Records from a collection
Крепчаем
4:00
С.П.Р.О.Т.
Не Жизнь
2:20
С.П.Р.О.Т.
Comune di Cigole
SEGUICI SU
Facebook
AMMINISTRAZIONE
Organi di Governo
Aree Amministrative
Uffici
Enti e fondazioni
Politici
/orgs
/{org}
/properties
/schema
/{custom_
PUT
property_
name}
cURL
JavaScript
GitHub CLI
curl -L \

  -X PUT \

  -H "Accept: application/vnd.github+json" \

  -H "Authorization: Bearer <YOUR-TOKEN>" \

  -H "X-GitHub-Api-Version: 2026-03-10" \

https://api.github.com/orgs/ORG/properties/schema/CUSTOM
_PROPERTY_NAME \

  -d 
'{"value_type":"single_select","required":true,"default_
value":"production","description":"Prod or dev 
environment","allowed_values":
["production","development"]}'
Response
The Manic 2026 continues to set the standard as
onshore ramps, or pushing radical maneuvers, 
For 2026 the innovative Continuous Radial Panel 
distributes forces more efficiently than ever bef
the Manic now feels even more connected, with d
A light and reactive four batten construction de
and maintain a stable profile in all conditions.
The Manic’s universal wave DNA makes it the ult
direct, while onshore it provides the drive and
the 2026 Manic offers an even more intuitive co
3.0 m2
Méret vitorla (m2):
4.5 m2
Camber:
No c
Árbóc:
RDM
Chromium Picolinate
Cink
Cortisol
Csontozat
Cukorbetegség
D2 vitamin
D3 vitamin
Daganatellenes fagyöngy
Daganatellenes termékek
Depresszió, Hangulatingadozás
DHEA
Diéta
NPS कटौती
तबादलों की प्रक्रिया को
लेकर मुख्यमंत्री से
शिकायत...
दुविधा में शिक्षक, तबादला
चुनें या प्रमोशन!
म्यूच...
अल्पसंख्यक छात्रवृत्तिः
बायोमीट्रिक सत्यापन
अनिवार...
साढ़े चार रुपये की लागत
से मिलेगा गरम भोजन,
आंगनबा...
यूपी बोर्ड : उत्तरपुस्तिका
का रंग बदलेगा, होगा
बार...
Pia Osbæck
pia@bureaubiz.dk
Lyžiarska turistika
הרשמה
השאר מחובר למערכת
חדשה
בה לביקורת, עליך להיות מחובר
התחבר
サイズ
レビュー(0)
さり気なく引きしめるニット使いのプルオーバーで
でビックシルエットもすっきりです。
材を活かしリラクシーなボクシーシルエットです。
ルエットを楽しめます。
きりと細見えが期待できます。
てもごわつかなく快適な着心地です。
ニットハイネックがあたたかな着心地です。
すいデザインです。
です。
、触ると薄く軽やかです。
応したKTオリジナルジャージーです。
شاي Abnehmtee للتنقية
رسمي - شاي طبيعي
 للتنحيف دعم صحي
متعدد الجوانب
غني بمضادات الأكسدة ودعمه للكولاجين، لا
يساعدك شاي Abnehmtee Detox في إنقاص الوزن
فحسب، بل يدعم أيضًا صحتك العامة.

Problem description: Show each line of the listing above that contains the string "מחובר", treating uppercase and lowercase as different.

Expected answer:
השאר מחובר למערכת
בה לביקורת, עליך להיות מחובר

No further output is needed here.